What you have to do>
Everything from the line that contains "vfov_deg: 53.1" to the end of the records below, both lines included, should be transcribed exactly and returned alone.

[Start of Attachment]

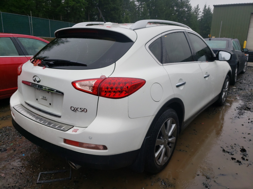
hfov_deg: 67.3
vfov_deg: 53.1
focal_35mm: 26
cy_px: 94
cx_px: 126
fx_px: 190
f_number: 1.5
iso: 50
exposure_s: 1/192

[End of Attachment]

Response to the exercise>
vfov_deg: 53.1
focal_35mm: 26
cy_px: 94
cx_px: 126
fx_px: 190
f_number: 1.5
iso: 50
exposure_s: 1/192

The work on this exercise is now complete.